Friday 7 June 2024

Free Pattern Friday: Trainer/Sneaker Socks

Welcome to my monthly 'Free Pattern Friday' feature, where I road test a free sewing pattern or tutorial: sometimes a children's one, sometimes an adult's one. I try to publish these posts every first Friday of the month, timed to provide inspiration for those who plan to get their sew on over the weekend. I firmly believe that, if you pick your projects carefully, sewing doesn't have to be a crazy-expensive way to clothe yourself and your family. Thanks to all the amazing pattern designers who have offered up their hard work for us to enjoy for free.

Usually, when choosing what to post about for my Free Pattern Friday series, I find a free sewing pattern or tutorial and then decide whether or not the item would be useful for someone in my family. If it's a YES, then it goes on my list of free resources to road test. However, with this project it was different. This time a need came first. The weather had started to get warmer, two of my four pairs of trainer socks just died beyond repair, and I realised I need more. I'm trying hard to save money this year so we can get some building work done on our house, so I thought, 'I wonder if there's a free pattern for trainer socks out there...'

The answer came in the form of this YouTube tutorial with free pattern by a French-speaking creator called Nejea. Massive thanks to Nejea for sharing their work for free. I hope lots of people watch your tutorials and you get lots of ad revenue from YT. The pattern is easily accessible by clicking on the link in the caption of the YouTube video, no sign ups necessary. 

(image source: Nejea on YouTube)

Pattern type:

The pattern itself is simple and clear, consisting of two pieces plus the measurements for band are given to draft directly onto your fabric. The tutorial for construction, plus all additional information such as fabric suitability, is included in the 11 minute-long video. 

Sizing info:

The pattern has been drafted for European shoe size 38 (approx. size 5 in the UK system). However, how big or tight these trainer socks come out is going to depend a great deal on the properties of your fabric. I would really recommend making a pair and checking the fit before cutting out a whole load. And then expect the sizing to change if you use different fabrics going forwards. 

Me, I wear UK 7, approx. European 40, but I have narrow feet. So I decided to print out the pattern by adjusting the printer scale settings to about 105%. I then extended the length by an additional 1cm. Experiment with your printer settings, and possibly lengthening or shortening the pieces to tweak the fit until you get something that works for the size and width of your feet. 

Fabric info:

The tutorial recommends using jersey fabric with a four-way stretch (or bi-stretch as they refer to it in the video). However, I decided to go rogue and try this pattern using some fine knit harvested from an old RTW cardigan. I have several worn out or misshapen fine knit cardigans, and I'm always on the look out for potential uses for them! I used four-way stretch jersey for the band, however. The fine knit worked pretty well. The only real issue is that, because there doesn't seem to be any elastane/Lycra/spandex content to give some recovery, it does tend to stretch out a bit throughout the day. They're still totally wearable though. I had hoped to try this pattern in the type of knit that is actually recommended before publishing this post, but I didn't have time. So I can only assume that jersey with four-way stretch works fantastically!
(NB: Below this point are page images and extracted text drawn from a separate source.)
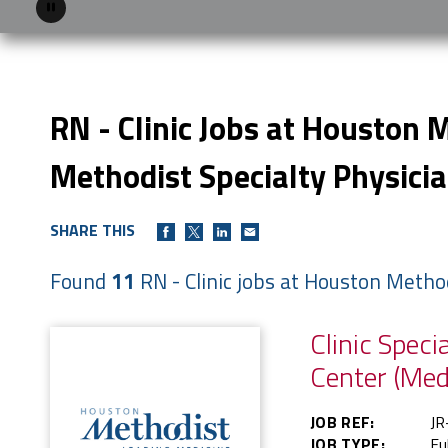
Pause
RN - Clinic Jobs at Houston 
Methodist Specialty Physici
SHARE THIS
Found
11
RN - Clinic jobs at Houston Metho
Clinic Spec
Center (Med
JOB REF:
JR
JOB TYPE:
Fu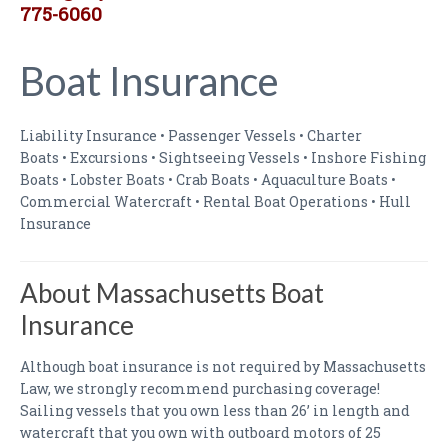
775-6060
Boat Insurance
Liability Insurance • Passenger Vessels • Charter
Boats • Excursions • Sightseeing Vessels • Inshore Fishing
Boats • Lobster Boats • Crab Boats • Aquaculture Boats •
Commercial Watercraft • Rental Boat Operations • Hull
Insurance
About Massachusetts Boat
Insurance
Although boat insurance is not required by Massachusetts
Law, we strongly recommend purchasing coverage!
Sailing vessels that you own less than 26’ in length and
watercraft that you own with outboard motors of 25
There maybe some non-French speakers who might be put off trying a pattern and tutorial that have been produced in a language they don't speak. But really they needn't be. I don't know if you have to tweak your YouTube settings, but English subtitles automatically appeared for me when watching, and the caption is written in English. The text on the pattern is in French, but seeing the creator use the pieces in the tutorial, it is clear what each piece is and how they work together. 

Despite using a fabric of questionable suitability, I love my little trainer socks! I've used them lots of times since making them. They offer great coverage of the foot: enough so they stay on easily, but not enough that they are visible when wearing trainers. At first, I was aware of the seam allowance that runs along the heel. However, I quickly got used to it and don't notice it now at all when I put these on.

My only real criticism of this tutorial is the way the band is applied to the rest of the sock. I understand that the method described is meant to reduce the amount of seam bulk that might feel annoying to some. However, I found it didn't properly cover the raw edge of the top of the socks and seemed a bit messy to me. In the future, I'll apply the band in one go, and then topstitch down the seam allowances. 

Would I make this again?

Yes, absolutely. I've pretty much given up on making ankle socks from sewn fabric, but I definitely plan to make more of these when the need arises.